**What to work on**: Copy the listing below line for line, without changing anything.

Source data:
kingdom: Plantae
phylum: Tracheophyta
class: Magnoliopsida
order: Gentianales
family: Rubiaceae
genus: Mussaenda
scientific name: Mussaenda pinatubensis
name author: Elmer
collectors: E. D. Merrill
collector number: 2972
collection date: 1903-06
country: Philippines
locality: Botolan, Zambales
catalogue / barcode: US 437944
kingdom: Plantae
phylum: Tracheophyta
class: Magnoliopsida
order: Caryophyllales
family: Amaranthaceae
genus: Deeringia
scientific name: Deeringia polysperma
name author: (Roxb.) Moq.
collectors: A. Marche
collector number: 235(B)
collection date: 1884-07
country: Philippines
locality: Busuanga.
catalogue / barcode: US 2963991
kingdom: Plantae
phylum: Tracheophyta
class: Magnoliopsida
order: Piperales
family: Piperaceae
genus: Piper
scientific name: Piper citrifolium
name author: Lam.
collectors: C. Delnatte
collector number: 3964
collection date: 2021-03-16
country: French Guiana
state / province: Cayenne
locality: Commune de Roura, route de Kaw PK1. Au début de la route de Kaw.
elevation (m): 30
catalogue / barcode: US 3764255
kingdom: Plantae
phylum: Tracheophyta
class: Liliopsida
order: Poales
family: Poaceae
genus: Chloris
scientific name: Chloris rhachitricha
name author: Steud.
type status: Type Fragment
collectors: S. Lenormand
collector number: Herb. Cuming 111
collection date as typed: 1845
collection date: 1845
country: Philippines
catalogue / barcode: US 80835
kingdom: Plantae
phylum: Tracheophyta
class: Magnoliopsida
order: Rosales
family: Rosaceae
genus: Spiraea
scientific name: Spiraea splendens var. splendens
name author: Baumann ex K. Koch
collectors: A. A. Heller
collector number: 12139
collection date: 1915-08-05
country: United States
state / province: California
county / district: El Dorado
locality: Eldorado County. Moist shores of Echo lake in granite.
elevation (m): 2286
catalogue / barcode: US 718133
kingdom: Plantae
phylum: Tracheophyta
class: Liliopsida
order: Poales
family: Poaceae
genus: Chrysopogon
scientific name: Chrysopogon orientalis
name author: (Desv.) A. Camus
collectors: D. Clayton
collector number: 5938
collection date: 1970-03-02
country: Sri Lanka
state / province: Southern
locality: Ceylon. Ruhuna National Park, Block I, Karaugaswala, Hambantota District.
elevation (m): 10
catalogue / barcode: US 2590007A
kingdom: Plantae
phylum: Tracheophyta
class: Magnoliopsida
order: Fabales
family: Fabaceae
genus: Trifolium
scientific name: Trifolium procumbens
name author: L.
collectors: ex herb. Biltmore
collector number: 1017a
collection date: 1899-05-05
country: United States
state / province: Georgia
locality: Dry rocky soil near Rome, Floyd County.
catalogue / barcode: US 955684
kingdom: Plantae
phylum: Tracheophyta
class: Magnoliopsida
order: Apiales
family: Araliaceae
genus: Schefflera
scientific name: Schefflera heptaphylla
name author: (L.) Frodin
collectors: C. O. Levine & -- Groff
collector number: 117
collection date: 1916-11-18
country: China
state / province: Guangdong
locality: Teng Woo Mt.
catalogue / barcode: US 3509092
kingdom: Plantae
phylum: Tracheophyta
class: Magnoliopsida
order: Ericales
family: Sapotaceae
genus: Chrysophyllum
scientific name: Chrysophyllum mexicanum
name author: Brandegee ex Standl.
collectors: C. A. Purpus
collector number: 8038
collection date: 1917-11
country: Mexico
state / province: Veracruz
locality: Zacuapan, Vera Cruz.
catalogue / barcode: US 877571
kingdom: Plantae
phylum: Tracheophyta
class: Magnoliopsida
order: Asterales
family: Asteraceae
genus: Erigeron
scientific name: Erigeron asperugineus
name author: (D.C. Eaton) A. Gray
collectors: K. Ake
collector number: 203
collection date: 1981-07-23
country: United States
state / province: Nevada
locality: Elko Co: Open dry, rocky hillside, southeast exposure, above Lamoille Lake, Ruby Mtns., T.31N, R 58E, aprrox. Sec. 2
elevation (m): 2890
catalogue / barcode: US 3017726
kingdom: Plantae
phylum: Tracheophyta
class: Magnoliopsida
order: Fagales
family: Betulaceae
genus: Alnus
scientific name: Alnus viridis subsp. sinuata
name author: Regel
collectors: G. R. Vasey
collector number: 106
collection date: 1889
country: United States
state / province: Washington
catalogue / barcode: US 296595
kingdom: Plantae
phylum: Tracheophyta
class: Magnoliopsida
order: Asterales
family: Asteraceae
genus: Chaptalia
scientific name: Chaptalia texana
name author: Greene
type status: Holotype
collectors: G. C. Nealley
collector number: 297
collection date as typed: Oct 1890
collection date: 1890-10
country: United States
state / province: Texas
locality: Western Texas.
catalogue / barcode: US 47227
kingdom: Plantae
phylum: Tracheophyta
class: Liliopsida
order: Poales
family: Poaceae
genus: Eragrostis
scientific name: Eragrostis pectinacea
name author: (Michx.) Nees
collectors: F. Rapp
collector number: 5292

**Output for this task**:
kingdom: Plantae
phylum: Tracheophyta
class: Magnoliopsida
order: Gentianales
family: Rubiaceae
genus: Mussaenda
scientific name: Mussaenda pinatubensis
name author: Elmer
collectors: E. D. Merrill
collector number: 2972
collection date: 1903-06
country: Philippines
locality: Botolan, Zambales
catalogue / barcode: US 437944
kingdom: Plantae
phylum: Tracheophyta
class: Magnoliopsida
order: Caryophyllales
family: Amaranthaceae
genus: Deeringia
scientific name: Deeringia polysperma
name author: (Roxb.) Moq.
collectors: A. Marche
collector number: 235(B)
collection date: 1884-07
country: Philippines
locality: Busuanga.
catalogue / barcode: US 2963991
kingdom: Plantae
phylum: Tracheophyta
class: Magnoliopsida
order: Piperales
family: Piperaceae
genus: Piper
scientific name: Piper citrifolium
name author: Lam.
collectors: C. Delnatte
collector number: 3964
collection date: 2021-03-16
country: French Guiana
state / province: Cayenne
locality: Commune de Roura, route de Kaw PK1. Au début de la route de Kaw.
elevation (m): 30
catalogue / barcode: US 3764255
kingdom: Plantae
phylum: Tracheophyta
class: Liliopsida
order: Poales
family: Poaceae
genus: Chloris
scientific name: Chloris rhachitricha
name author: Steud.
type status: Type Fragment
collectors: S. Lenormand
collector number: Herb. Cuming 111
collection date as typed: 1845
collection date: 1845
country: Philippines
catalogue / barcode: US 80835
kingdom: Plantae
phylum: Tracheophyta
class: Magnoliopsida
order: Rosales
family: Rosaceae
genus: Spiraea
scientific name: Spiraea splendens var. splendens
name author: Baumann ex K. Koch
collectors: A. A. Heller
collector number: 12139
collection date: 1915-08-05
country: United States
state / province: California
county / district: El Dorado
locality: Eldorado County. Moist shores of Echo lake in granite.
elevation (m): 2286
catalogue / barcode: US 718133
kingdom: Plantae
phylum: Tracheophyta
class: Liliopsida
order: Poales
family: Poaceae
genus: Chrysopogon
scientific name: Chrysopogon orientalis
name author: (Desv.) A. Camus
collectors: D. Clayton
collector number: 5938
collection date: 1970-03-02
country: Sri Lanka
state / province: Southern
locality: Ceylon. Ruhuna National Park, Block I, Karaugaswala, Hambantota District.
elevation (m): 10
catalogue / barcode: US 2590007A
kingdom: Plantae
phylum: Tracheophyta
class: Magnoliopsida
order: Fabales
family: Fabaceae
genus: Trifolium
scientific name: Trifolium procumbens
name author: L.
collectors: ex herb. Biltmore
collector number: 1017a
collection date: 1899-05-05
country: United States
state / province: Georgia
locality: Dry rocky soil near Rome, Floyd County.
catalogue / barcode: US 955684
kingdom: Plantae
phylum: Tracheophyta
class: Magnoliopsida
order: Apiales
family: Araliaceae
genus: Schefflera
scientific name: Schefflera heptaphylla
name author: (L.) Frodin
collectors: C. O. Levine & -- Groff
collector number: 117
collection date: 1916-11-18
country: China
state / province: Guangdong
locality: Teng Woo Mt.
catalogue / barcode: US 3509092
kingdom: Plantae
phylum: Tracheophyta
class: Magnoliopsida
order: Ericales
family: Sapotaceae
genus: Chrysophyllum
scientific name: Chrysophyllum mexicanum
name author: Brandegee ex Standl.
collectors: C. A. Purpus
collector number: 8038
collection date: 1917-11
country: Mexico
state / province: Veracruz
locality: Zacuapan, Vera Cruz.
catalogue / barcode: US 877571
kingdom: Plantae
phylum: Tracheophyta
class: Magnoliopsida
order: Asterales
family: Asteraceae
genus: Erigeron
scientific name: Erigeron asperugineus
name author: (D.C. Eaton) A. Gray
collectors: K. Ake
collector number: 203
collection date: 1981-07-23
country: United States
state / province: Nevada
locality: Elko Co: Open dry, rocky hillside, southeast exposure, above Lamoille Lake, Ruby Mtns., T.31N, R 58E, aprrox. Sec. 2
elevation (m): 2890
catalogue / barcode: US 3017726
kingdom: Plantae
phylum: Tracheophyta
class: Magnoliopsida
order: Fagales
family: Betulaceae
genus: Alnus
scientific name: Alnus viridis subsp. sinuata
name author: Regel
collectors: G. R. Vasey
collector number: 106
collection date: 1889
country: United States
state / province: Washington
catalogue / barcode: US 296595
kingdom: Plantae
phylum: Tracheophyta
class: Magnoliopsida
order: Asterales
family: Asteraceae
genus: Chaptalia
scientific name: Chaptalia texana
name author: Greene
type status: Holotype
collectors: G. C. Nealley
collector number: 297
collection date as typed: Oct 1890
collection date: 1890-10
country: United States
state / province: Texas
locality: Western Texas.
catalogue / barcode: US 47227
kingdom: Plantae
phylum: Tracheophyta
class: Liliopsida
order: Poales
family: Poaceae
genus: Eragrostis
scientific name: Eragrostis pectinacea
name author: (Michx.) Nees
collectors: F. Rapp
collector number: 5292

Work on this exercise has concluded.